Now here's a switcheroo thought experiment for you: keep pretty much the entire plot, but swap Claude Rains for Waltz, Vivien Leigh for Witherspoon and a young Henry Fonda for Pattinson. Then remove 'Francis Lawrence' from the directors credit and replace it with 'George Cukor' and presto change-o: you've got yourself a fair-to-middling Hollywood Golden Age women's picture.
And a great deal of this film is old-fashioned beyond the plot: Robert Pattinson is a matinee idol of the old school, the film is lovingly shot by Rodrigo Prieto on good old 35mm with deliciously rich colouration, Waltz recalls a classic Hollywood kind of villain and Reese Witherspoon looks exactly like the kind of star that Jack Woltz would have groomed through the old studio system.

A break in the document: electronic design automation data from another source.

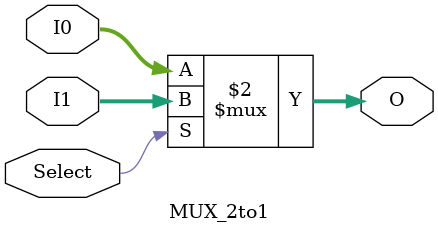
<source format=v>

module MUX_2to1 (
    output wire [31:0] O,
    input  wire [31:0] I0,
    input  wire [31:0] I1,
    input  wire        Select
);

assign O = (Select == 1'b0) ? I0: I1;
    
endmodule

</source>
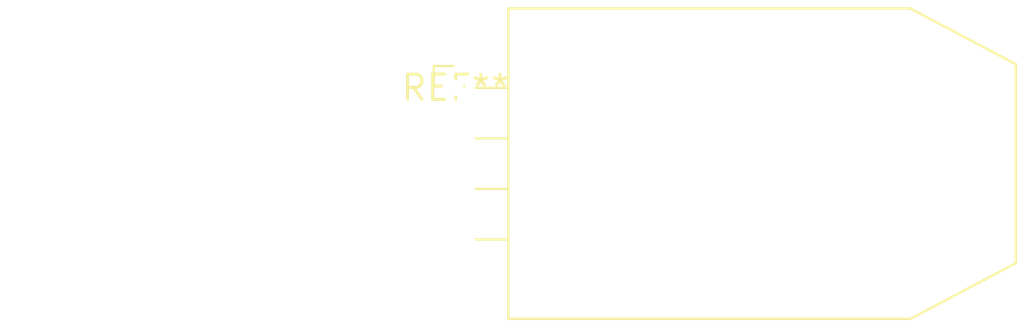
<source format=kicad_pcb>
(kicad_pcb (version 20240108) (generator pcbnew)

  (general
    (thickness 1.6)
  )

  (paper "A4")
  (layers
    (0 "F.Cu" signal)
    (31 "B.Cu" signal)
    (32 "B.Adhes" user "B.Adhesive")
    (33 "F.Adhes" user "F.Adhesive")
    (34 "B.Paste" user)
    (35 "F.Paste" user)
    (36 "B.SilkS" user "B.Silkscreen")
    (37 "F.SilkS" user "F.Silkscreen")
    (38 "B.Mask" user)
    (39 "F.Mask" user)
    (40 "Dwgs.User" user "User.Drawings")
    (41 "Cmts.User" user "User.Comments")
    (42 "Eco1.User" user "User.Eco1")
    (43 "Eco2.User" user "User.Eco2")
    (44 "Edge.Cuts" user)
    (45 "Margin" user)
    (46 "B.CrtYd" user "B.Courtyard")
    (47 "F.CrtYd" user "F.Courtyard")
    (48 "B.Fab" user)
    (49 "F.Fab" user)
    (50 "User.1" user)
    (51 "User.2" user)
    (52 "User.3" user)
    (53 "User.4" user)
    (54 "User.5" user)
    (55 "User.6" user)
    (56 "User.7" user)
    (57 "User.8" user)
    (58 "User.9" user)
  )

  (setup
    (pad_to_mask_clearance 0)
    (pcbplotparams
      (layerselection 0x00010fc_ffffffff)
      (plot_on_all_layers_selection 0x0000000_00000000)
      (disableapertmacros false)
      (usegerberextensions false)
      (usegerberattributes false)
      (usegerberadvancedattributes false)
      (creategerberjobfile false)
      (dashed_line_dash_ratio 12.000000)
      (dashed_line_gap_ratio 3.000000)
      (svgprecision 4)
      (plotframeref false)
      (viasonmask false)
      (mode 1)
      (useauxorigin false)
      (hpglpennumber 1)
      (hpglpenspeed 20)
      (hpglpendiameter 15.000000)
      (dxfpolygonmode false)
      (dxfimperialunits false)
      (dxfusepcbnewfont false)
      (psnegative false)
      (psa4output false)
      (plotreference false)
      (plotvalue false)
      (plotinvisibletext false)
      (sketchpadsonfab false)
      (subtractmaskfromsilk false)
      (outputformat 1)
      (mirror false)
      (drillshape 1)
      (scaleselection 1)
      (outputdirectory "")
    )
  )

  (net 0 "")

  (footprint "ASAIR_AM2302_P2.54mm_Lead2.75mm_TabDown" (layer "F.Cu") (at 0 0))

)

</source>
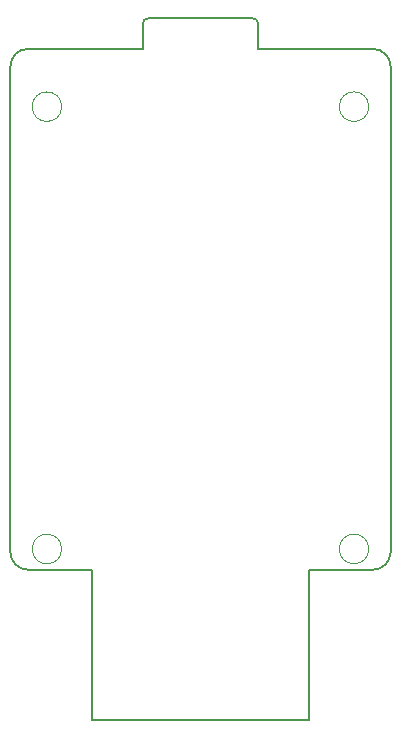
<source format=gbr>
%TF.GenerationSoftware,KiCad,Pcbnew,9.0.0*%
%TF.CreationDate,2025-09-16T23:46:19+02:00*%
%TF.ProjectId,flipper-mce,666c6970-7065-4722-9d6d-63652e6b6963,rev?*%
%TF.SameCoordinates,Original*%
%TF.FileFunction,Profile,NP*%
%FSLAX46Y46*%
G04 Gerber Fmt 4.6, Leading zero omitted, Abs format (unit mm)*
G04 Created by KiCad (PCBNEW 9.0.0) date 2025-09-16 23:46:19*
%MOMM*%
%LPD*%
G01*
G04 APERTURE LIST*
%TA.AperFunction,Profile*%
%ADD10C,0.127000*%
%TD*%
%TA.AperFunction,Profile*%
%ADD11C,0.050000*%
%TD*%
G04 APERTURE END LIST*
D10*
X179250000Y-103700000D02*
X173800000Y-103700000D01*
X173800000Y-59600000D02*
X183500000Y-59600000D01*
X172300000Y-102200000D02*
X172300000Y-83800000D01*
D11*
X202650000Y-64500000D02*
G75*
G02*
X200150000Y-64500000I-1250000J0D01*
G01*
X200150000Y-64500000D02*
G75*
G02*
X202650000Y-64500000I1250000J0D01*
G01*
D10*
X204500000Y-83800000D02*
X204500000Y-61100000D01*
X193300000Y-59600000D02*
X203000000Y-59600000D01*
X172300000Y-83800000D02*
X172300000Y-61100000D01*
X204500000Y-102200000D02*
G75*
G02*
X203000000Y-103700000I-1500000J0D01*
G01*
X179250000Y-103700000D02*
X179250000Y-116400000D01*
D11*
X176650000Y-64500000D02*
G75*
G02*
X174150000Y-64500000I-1250000J0D01*
G01*
X174150000Y-64500000D02*
G75*
G02*
X176650000Y-64500000I1250000J0D01*
G01*
D10*
X179250000Y-116400000D02*
X197550000Y-116400000D01*
X197550000Y-116400000D02*
X197550000Y-103700000D01*
X203000000Y-59600000D02*
G75*
G02*
X204500000Y-61100000I0J-1500000D01*
G01*
X192800000Y-57000000D02*
G75*
G02*
X193300000Y-57500000I0J-500000D01*
G01*
X173800000Y-103700000D02*
G75*
G02*
X172300000Y-102200000I0J1500000D01*
G01*
X197550000Y-103700000D02*
X203000000Y-103700000D01*
X183500000Y-57500000D02*
G75*
G02*
X184000000Y-57000000I500000J0D01*
G01*
X172300000Y-61100000D02*
G75*
G02*
X173800000Y-59600000I1500000J0D01*
G01*
D11*
X176650000Y-101950000D02*
G75*
G02*
X174150000Y-101950000I-1250000J0D01*
G01*
X174150000Y-101950000D02*
G75*
G02*
X176650000Y-101950000I1250000J0D01*
G01*
D10*
X192800000Y-57000000D02*
X184000000Y-57000000D01*
D11*
X202650000Y-101950000D02*
G75*
G02*
X200150000Y-101950000I-1250000J0D01*
G01*
X200150000Y-101950000D02*
G75*
G02*
X202650000Y-101950000I1250000J0D01*
G01*
D10*
X204500000Y-102200000D02*
X204500000Y-83800000D01*
X193300000Y-57500000D02*
X193300000Y-59600000D01*
X183500000Y-57500000D02*
X183500000Y-59600000D01*
M02*

</source>
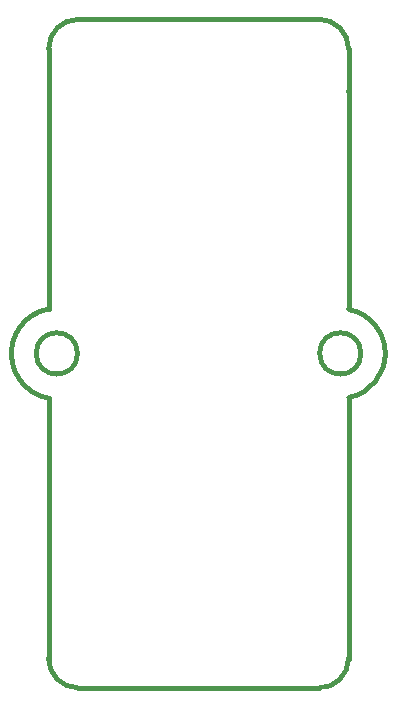
<source format=gbr>
%FSLAX46Y46*%
G04 Gerber Fmt 4.6, Leading zero omitted, Abs format (unit mm)*
G04 Created by KiCad (PCBNEW (2014-jul-16 BZR unknown)-product) date Fri 13 Mar 2015 08:43:45 PM CET*
%MOMM*%
G01*
G04 APERTURE LIST*
%ADD10C,0.150000*%
%ADD11C,0.381000*%
G04 APERTURE END LIST*
D10*
D11*
X187140000Y-101380000D02*
X207520000Y-101380000D01*
X184620000Y-77350000D02*
X184620000Y-76860000D01*
X184620000Y-69300000D02*
X184610000Y-69300000D01*
X184620000Y-68780000D02*
X184620000Y-69300000D01*
X184586695Y-69309926D02*
G75*
G03X181500000Y-73500000I703305J-3750074D01*
G74*
G01*
X210020000Y-68850000D02*
X210020000Y-69320000D01*
X210020000Y-77380000D02*
X210020000Y-76800000D01*
X210045714Y-76788065D02*
G75*
G03X213130000Y-72880000I-705714J3728065D01*
G74*
G01*
X187070000Y-73060000D02*
G75*
G03X187070000Y-73060000I-1750000J0D01*
G74*
G01*
X211070000Y-73060000D02*
G75*
G03X211070000Y-73060000I-1750000J0D01*
G74*
G01*
X210020000Y-57940000D02*
X210020000Y-68830000D01*
X210020000Y-77790000D02*
X210020000Y-77390000D01*
X184620000Y-68810000D02*
X184630000Y-68810000D01*
X184620000Y-57960000D02*
X184620000Y-68810000D01*
X184620000Y-77840000D02*
X184620000Y-77360000D01*
X184620000Y-50280000D02*
X184620000Y-47280000D01*
X210020000Y-47280000D02*
X210020000Y-50220000D01*
X210020000Y-98500000D02*
X210020000Y-77810000D01*
X213070000Y-73780000D02*
G75*
G03X210020000Y-69330000I-3750000J700000D01*
G74*
G01*
X184620000Y-77870000D02*
X184620000Y-98970000D01*
X181540000Y-72380000D02*
G75*
G03X184620000Y-76860000I3780000J-700000D01*
G74*
G01*
X210020000Y-50300000D02*
X210020000Y-50840000D01*
X184620000Y-50300000D02*
X184620000Y-50790000D01*
X184620000Y-98610000D02*
X184620000Y-98930000D01*
X210020000Y-98930000D02*
X210010000Y-98930000D01*
X210020000Y-98520000D02*
X210020000Y-98930000D01*
X184620000Y-57940000D02*
X184620000Y-50780000D01*
X210020000Y-50800000D02*
X210010000Y-50800000D01*
X210020000Y-57940000D02*
X210020000Y-50800000D01*
X187150000Y-44770000D02*
X207510000Y-44770000D01*
X210020000Y-47260000D02*
G75*
G03X207530000Y-44770000I-2490000J0D01*
G74*
G01*
X187120000Y-44770000D02*
G75*
G03X184620000Y-47270000I0J-2500000D01*
G74*
G01*
X207520000Y-101380000D02*
G75*
G03X210020000Y-98880000I0J2500000D01*
G74*
G01*
X184620000Y-98880000D02*
G75*
G03X187120000Y-101380000I2500000J0D01*
G74*
G01*
M02*

</source>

It has to be said, though, that for all its classiness it lacks depth, and for all that it's very decently put together I just didn't enjoy it. I'm not really the target audience to be fair (and the theatre was filled with an odd mix of pensioners and Twilight-age teenage girls) but nonetheless I doubt this will be in any end-of-year polls come December-time.
Then there are also the troubling (and ironic) allegations of animal cruelty - though it should be noted that the American Humane Association gave the film their 'no animals were harmed' seal of approval. For what it's worth, I really have a hard time watching animal cruelty even when it's entirely special effect/CGI, and in any case it's kind of a cheap shot in terms of storytelling (George Lucas once noted that emotionally engaging an audience was easy - juts choke a kitten on camera) so having Christoph Waltz prove his devilishness by thwacking an elephant into a bloody mess with a hooked iron rod is an easy way out, from a storytelling perspective.